TASK TO CARRY OUT: Count how many lines in the items below contain the string "przetwarzania". Reply with the number alone.

[DATA TO PROCESS Boundary: Start]

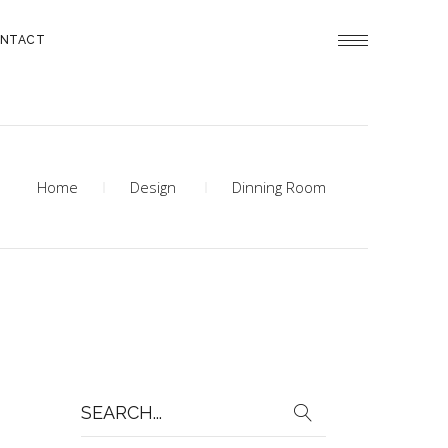
NTACT
Home
Design
Dinning Room
Search
for:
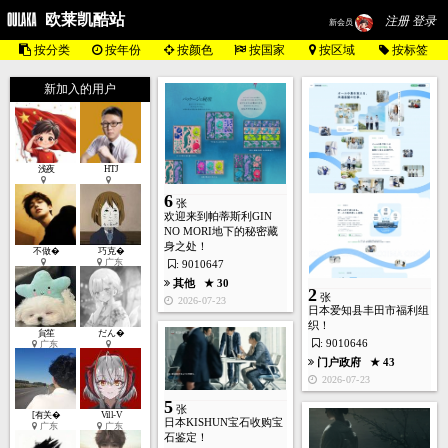
欧莱凯酷站
注册 登录
新会员
按分类
按年份
按颜色
按国家
按区域
按标签
新加入的用户
浅夜
HTJ
6
张
欢迎来到帕蒂斯利GIN
NO MORI地下的秘密藏
身之处！
不做�
巧克�
广东
: 9010647
其他
★ 30
2
张
2026-07-23
日本爱知县丰田市福利组
织！
貟笙
だん�
: 9010646
广东
门户政府
★ 43
2026-07-23
5
张
[有关�
Vill-V
日本KISHUN宝石收购宝
广东
广东
石鉴定！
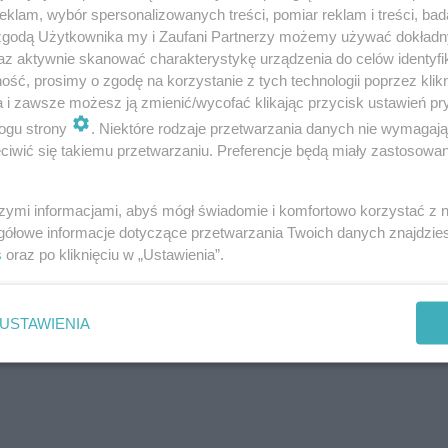
klam, wybór spersonalizowanych treści, pomiar reklam i treści, bad
 zgodą Użytkownika my i Zaufani Partnerzy możemy używać dokład
az aktywnie skanować charakterystykę urządzenia do celów identyfi
ść, prosimy o zgodę na korzystanie z tych technologii poprzez klikn
a i zawsze możesz ją zmienić/wycofać klikając przycisk ustawień pr
ogu strony
. Niektóre rodzaje przetwarzania danych nie wymagaj
iwić się takiemu przetwarzaniu. Preferencje będą miały zastosowanie
szymi informacjami, abyś mógł świadomie i komfortowo korzystać z
gółowe informacje dotyczące przetwarzania Twoich danych znajdzi
s
oraz po kliknięciu w „Ustawienia”.
USTAWIENIA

[DATA TO PROCESS Boundary: End]

TASK OUTPUT: 2